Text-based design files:
• • •
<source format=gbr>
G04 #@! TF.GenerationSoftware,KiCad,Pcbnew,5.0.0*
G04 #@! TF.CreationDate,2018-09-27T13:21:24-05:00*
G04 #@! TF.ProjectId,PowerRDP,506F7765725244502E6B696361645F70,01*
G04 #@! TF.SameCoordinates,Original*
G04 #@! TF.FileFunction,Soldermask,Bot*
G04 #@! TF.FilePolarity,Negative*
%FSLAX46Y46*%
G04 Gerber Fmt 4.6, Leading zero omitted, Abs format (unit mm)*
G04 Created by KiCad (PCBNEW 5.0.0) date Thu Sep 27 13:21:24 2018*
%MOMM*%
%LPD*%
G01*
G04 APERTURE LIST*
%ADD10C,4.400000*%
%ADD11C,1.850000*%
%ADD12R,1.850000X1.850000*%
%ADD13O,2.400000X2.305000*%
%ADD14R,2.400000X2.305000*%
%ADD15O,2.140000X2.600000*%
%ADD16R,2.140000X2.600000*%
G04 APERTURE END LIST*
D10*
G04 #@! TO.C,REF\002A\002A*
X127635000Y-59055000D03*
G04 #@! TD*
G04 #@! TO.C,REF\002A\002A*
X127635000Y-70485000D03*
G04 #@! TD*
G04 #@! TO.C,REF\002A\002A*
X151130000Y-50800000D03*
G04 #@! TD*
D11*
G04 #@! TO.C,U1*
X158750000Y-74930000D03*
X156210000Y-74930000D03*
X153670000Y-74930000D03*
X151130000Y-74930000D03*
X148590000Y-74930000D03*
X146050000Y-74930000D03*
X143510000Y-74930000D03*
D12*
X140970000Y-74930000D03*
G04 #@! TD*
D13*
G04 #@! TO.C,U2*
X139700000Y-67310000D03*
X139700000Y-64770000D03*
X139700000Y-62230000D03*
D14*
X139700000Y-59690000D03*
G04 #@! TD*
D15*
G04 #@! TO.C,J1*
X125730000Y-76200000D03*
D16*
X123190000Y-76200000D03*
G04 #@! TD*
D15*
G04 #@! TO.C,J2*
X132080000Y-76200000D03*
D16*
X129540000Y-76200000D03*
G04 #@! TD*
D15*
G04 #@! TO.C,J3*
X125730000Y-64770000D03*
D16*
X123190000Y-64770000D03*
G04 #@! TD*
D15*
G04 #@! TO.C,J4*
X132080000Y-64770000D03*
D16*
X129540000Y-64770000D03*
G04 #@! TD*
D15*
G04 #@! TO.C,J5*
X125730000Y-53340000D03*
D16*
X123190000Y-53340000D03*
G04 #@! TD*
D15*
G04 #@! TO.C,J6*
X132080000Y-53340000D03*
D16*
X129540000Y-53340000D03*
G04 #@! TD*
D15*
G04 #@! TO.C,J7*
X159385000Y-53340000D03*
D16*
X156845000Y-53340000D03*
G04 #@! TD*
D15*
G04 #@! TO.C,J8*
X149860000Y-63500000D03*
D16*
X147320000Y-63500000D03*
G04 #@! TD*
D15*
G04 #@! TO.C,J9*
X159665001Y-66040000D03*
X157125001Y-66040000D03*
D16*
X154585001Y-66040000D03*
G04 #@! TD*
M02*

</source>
• • •
WORK TO BE COMPLETED: Each line of the entries above that has the word "format" is to be copied.

EXERCISE RESULT:
<source format=gbr>
G04 Gerber Fmt 4.6, Leading zero omitted, Abs format (unit mm)*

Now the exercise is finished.